--- Assignment 1 ---
Print verbatim the chart understanding rows from the line containing "typicality, perceptual, conceptual" up to and including the final row, leaving out the pictures.

(Extract begins)

You should consult with your personal financial, tax and legal advisors with regard to the impact of Section 409A (and applicable state tax laws) on your previously exercised options.

 

You may exercise your Eligible Options during the term of the Offer, provided that the exercise complies with the existing terms of your Eligible Options, the Synopsys Insider Trading Policy and any interim blackout periods during which cashless exercises and sales to cover are not permitted. However, any election you have made to accept the Offer as to the exercised options will be null and void AND THEY WILL NO LONGER BE ELIGIBLE OPTIONS.

 

If any portion of the Eligible Portion of any Eligible Option is exercised prior to the Expiration Time and therefore not amended pursuant to the Offer, Synopsys believes that the potential adverse personal tax consequences under Section 409A (and similar state tax laws) will apply to the Eligible Portion of any Eligible Option that is exercised prior to the Expiration Time and therefore not amended pursuant to the Offer, and you will be solely responsible for any taxes, penalties, and interest payable under Section 409A and related state tax laws resulting from any decision not to accept our offer to amend your Eligible Options, including as a result of any exercises of Eligible Options.

 

Q21.                     What happens if the Internal Revenue Code changes again?

 

Although we believe that the Offer gives our Eligible Optionees an opportunity to avoid certain penalties and other adverse personal tax consequences under Section 409A in light of current guidance, we cannot guarantee that future guidance, or other changes to Section 409A will not affect the tax treatment of your Eligible Options in the future.

 

We strongly recommend that you consult with your personal financial, tax and legal advisors to determine the tax consequences of electing or declining to participate in the Offer.

 

Questions about Canadian Taxation and the Canadian Tax Consequences of the Offer

 

Q22.                     What happens under the Income Tax Act (Canada) if options are granted at a discount?

(Extract ends)
(Records for the task begins)

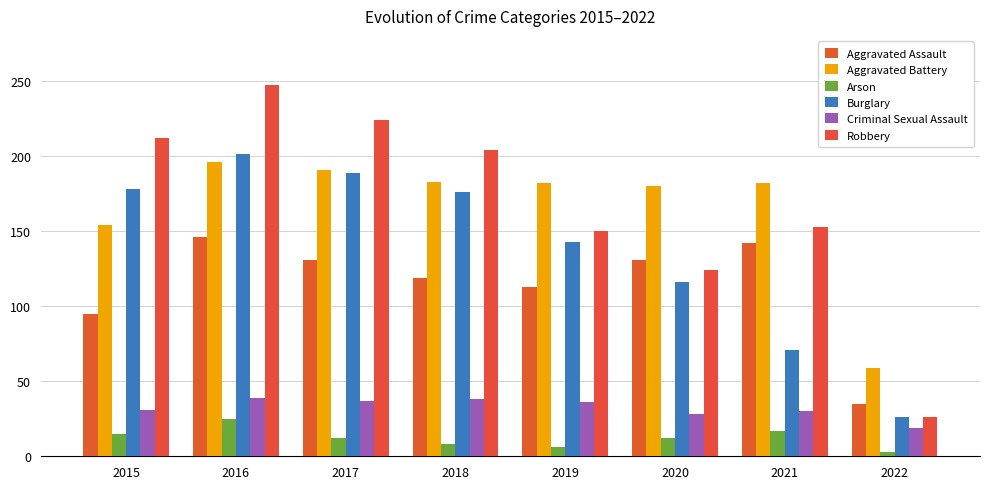

How many data points in Burglary are less than 176?

4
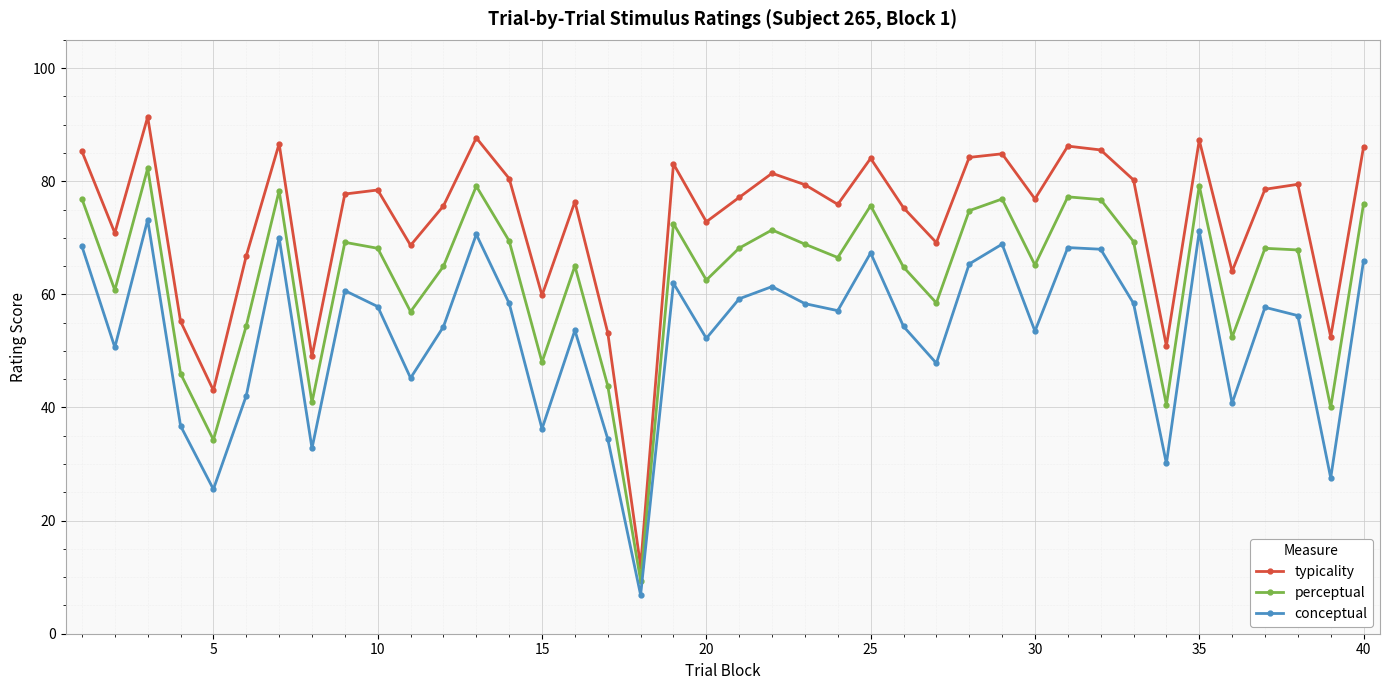

What are all the series names shown in the legend?

typicality, perceptual, conceptual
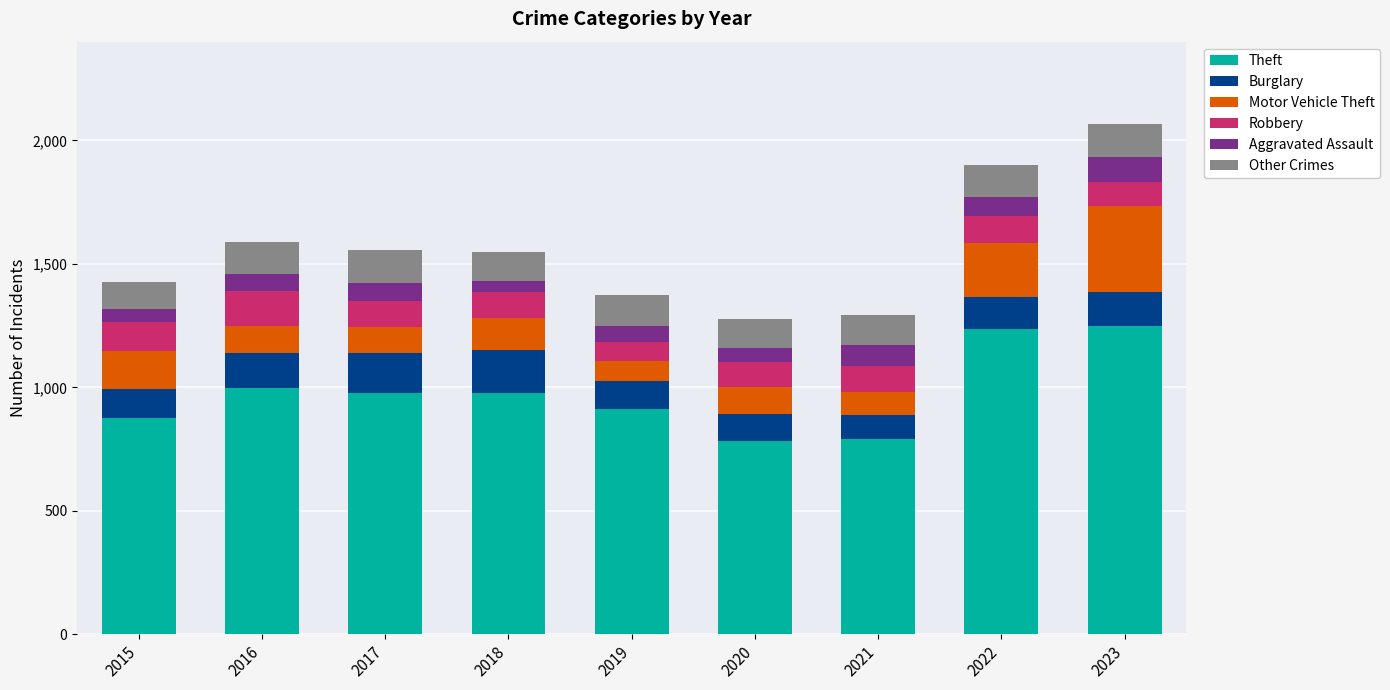

The value of Theft at 2016 is 1625. True or false?

False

(Records for the task ends)

--- Assignment 2 ---
Answer these questions about the stock option offer excerpt:
(a) If Eligible Options are exercised during the term of the Offer, what becomes of any election to accept the Offer for those exercised options?
(b) Who is solely responsible for taxes, penalties and interest under Section 409A that result from a decision not to accept the offer?
(c) Which law does Q22 ask about?

--- Written reply 1 ---
typicality, perceptual, conceptual

The value of Theft at 2016 is 1625. True or false?

False

--- Written reply 2 ---
(a) The election becomes null and void, and the exercised options are no longer Eligible Options.
(b) The optionee is solely responsible.
(c) The Income Tax Act (Canada).